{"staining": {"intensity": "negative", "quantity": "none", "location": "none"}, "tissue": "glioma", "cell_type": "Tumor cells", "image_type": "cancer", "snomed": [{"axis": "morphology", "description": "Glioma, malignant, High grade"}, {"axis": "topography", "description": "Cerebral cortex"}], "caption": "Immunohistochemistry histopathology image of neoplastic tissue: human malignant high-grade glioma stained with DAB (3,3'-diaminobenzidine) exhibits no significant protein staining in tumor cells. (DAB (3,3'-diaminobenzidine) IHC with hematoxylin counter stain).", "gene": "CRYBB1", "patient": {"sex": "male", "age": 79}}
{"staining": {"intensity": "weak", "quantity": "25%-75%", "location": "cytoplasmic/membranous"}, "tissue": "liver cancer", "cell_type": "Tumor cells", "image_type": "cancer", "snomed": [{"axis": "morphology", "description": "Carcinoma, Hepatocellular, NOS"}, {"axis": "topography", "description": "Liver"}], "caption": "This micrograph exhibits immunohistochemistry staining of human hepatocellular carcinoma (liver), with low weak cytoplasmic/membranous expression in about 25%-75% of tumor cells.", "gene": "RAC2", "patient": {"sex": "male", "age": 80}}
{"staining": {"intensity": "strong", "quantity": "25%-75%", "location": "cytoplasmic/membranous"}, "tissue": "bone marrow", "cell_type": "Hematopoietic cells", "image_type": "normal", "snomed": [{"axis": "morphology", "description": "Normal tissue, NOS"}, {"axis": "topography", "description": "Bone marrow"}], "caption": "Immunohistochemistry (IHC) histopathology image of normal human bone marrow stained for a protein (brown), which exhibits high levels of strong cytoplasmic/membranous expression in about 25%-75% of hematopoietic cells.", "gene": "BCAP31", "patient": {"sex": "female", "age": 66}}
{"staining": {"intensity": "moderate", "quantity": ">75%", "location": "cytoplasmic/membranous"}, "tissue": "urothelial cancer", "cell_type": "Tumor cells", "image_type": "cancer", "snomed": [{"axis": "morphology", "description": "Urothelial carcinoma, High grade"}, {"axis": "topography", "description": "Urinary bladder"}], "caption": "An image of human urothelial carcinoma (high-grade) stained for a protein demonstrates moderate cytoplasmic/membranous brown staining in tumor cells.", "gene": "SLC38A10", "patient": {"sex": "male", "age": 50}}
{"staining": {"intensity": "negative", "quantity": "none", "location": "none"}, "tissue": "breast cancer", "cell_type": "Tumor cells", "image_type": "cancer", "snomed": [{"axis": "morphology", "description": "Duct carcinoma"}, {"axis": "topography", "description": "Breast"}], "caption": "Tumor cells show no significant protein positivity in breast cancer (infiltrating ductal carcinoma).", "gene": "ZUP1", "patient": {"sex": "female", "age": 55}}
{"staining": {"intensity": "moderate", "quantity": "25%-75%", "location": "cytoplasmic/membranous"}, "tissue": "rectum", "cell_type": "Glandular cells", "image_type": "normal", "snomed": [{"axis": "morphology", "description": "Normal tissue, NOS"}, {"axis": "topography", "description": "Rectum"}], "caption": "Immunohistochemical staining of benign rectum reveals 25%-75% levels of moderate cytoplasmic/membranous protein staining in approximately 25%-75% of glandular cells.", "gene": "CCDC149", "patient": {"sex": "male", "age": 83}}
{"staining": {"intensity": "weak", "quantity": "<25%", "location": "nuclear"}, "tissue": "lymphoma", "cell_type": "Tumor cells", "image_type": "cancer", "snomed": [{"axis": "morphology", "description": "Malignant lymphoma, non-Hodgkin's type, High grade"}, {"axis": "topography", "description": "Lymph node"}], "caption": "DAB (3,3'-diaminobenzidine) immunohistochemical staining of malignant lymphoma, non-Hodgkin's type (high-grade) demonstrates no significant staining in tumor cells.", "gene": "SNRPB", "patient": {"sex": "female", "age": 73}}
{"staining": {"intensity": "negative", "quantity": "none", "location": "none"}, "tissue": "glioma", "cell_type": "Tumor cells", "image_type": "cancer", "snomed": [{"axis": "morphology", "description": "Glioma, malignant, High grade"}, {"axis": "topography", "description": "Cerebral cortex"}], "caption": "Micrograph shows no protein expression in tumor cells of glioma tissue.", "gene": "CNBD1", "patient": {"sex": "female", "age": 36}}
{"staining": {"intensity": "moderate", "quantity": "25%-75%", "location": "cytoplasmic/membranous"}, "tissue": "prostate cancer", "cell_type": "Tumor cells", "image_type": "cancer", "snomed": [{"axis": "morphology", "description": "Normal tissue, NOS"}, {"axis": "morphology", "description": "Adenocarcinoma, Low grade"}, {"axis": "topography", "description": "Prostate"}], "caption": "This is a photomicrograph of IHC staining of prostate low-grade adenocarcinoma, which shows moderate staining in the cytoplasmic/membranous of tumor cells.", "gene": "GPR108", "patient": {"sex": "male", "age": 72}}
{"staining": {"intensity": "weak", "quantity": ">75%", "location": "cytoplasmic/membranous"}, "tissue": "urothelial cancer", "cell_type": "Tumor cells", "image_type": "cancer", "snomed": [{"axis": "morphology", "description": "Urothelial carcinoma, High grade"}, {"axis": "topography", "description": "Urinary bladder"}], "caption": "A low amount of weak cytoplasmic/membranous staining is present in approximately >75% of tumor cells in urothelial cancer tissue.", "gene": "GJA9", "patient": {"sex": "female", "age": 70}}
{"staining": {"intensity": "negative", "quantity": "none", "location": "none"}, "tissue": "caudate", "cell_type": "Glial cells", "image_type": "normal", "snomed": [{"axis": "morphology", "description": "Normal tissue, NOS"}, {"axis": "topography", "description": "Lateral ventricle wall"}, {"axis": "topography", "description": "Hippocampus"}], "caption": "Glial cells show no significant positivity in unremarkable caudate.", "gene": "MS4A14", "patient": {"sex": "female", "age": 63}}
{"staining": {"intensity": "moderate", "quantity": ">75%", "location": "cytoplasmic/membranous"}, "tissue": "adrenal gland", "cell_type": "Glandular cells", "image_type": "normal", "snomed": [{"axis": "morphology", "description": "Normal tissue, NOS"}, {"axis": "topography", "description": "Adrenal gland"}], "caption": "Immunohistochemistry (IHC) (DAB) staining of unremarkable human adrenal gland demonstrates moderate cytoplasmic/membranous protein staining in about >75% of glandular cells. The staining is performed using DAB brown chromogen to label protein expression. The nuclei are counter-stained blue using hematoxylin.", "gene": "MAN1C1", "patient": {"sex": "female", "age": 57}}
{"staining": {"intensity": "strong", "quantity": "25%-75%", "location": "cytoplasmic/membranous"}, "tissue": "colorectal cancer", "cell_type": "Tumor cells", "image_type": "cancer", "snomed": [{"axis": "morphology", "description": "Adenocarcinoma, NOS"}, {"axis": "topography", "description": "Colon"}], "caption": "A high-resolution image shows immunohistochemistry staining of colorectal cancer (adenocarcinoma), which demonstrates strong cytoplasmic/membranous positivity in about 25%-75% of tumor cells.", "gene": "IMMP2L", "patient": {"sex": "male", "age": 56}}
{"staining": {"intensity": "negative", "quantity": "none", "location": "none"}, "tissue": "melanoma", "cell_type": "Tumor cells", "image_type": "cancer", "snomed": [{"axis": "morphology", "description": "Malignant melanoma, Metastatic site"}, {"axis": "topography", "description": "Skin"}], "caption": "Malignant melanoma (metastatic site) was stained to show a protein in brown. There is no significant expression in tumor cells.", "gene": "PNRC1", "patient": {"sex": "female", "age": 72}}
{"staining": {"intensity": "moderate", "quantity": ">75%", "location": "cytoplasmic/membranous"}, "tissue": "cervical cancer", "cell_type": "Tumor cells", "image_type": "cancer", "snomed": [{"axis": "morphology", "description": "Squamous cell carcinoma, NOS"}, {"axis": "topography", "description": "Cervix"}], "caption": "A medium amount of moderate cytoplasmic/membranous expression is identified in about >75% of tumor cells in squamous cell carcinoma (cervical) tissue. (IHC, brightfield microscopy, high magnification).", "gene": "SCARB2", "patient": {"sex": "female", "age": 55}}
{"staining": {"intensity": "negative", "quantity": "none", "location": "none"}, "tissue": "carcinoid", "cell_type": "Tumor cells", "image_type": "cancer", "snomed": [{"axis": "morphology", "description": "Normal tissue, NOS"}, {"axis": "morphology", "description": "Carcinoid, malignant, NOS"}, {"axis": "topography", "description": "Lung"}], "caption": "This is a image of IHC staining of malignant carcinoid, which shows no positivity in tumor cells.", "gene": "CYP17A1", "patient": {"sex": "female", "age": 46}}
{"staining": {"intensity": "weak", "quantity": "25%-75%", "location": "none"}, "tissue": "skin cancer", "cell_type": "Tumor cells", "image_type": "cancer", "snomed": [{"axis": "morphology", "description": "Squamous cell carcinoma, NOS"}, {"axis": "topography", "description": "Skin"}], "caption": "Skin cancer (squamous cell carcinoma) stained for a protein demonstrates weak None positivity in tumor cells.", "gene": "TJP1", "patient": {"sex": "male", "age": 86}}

■ ASSIGNMENT: Could you write out, exactly as they stand, only the lines above that begin at the line with "is a photomicrograph" and stop after the line with "no significant positivity"?

■ SOLVED EXERCISE:
{"staining": {"intensity": "moderate", "quantity": "25%-75%", "location": "cytoplasmic/membranous"}, "tissue": "prostate cancer", "cell_type": "Tumor cells", "image_type": "cancer", "snomed": [{"axis": "morphology", "description": "Normal tissue, NOS"}, {"axis": "morphology", "description": "Adenocarcinoma, Low grade"}, {"axis": "topography", "description": "Prostate"}], "caption": "This is a photomicrograph of IHC staining of prostate low-grade adenocarcinoma, which shows moderate staining in the cytoplasmic/membranous of tumor cells.", "gene": "GPR108", "patient": {"sex": "male", "age": 72}}
{"staining": {"intensity": "weak", "quantity": ">75%", "location": "cytoplasmic/membranous"}, "tissue": "urothelial cancer", "cell_type": "Tumor cells", "image_type": "cancer", "snomed": [{"axis": "morphology", "description": "Urothelial carcinoma, High grade"}, {"axis": "topography", "description": "Urinary bladder"}], "caption": "A low amount of weak cytoplasmic/membranous staining is present in approximately >75% of tumor cells in urothelial cancer tissue.", "gene": "GJA9", "patient": {"sex": "female", "age": 70}}
{"staining": {"intensity": "negative", "quantity": "none", "location": "none"}, "tissue": "caudate", "cell_type": "Glial cells", "image_type": "normal", "snomed": [{"axis": "morphology", "description": "Normal tissue, NOS"}, {"axis": "topography", "description": "Lateral ventricle wall"}, {"axis": "topography", "description": "Hippocampus"}], "caption": "Glial cells show no significant positivity in unremarkable caudate.", "gene": "MS4A14", "patient": {"sex": "female", "age": 63}}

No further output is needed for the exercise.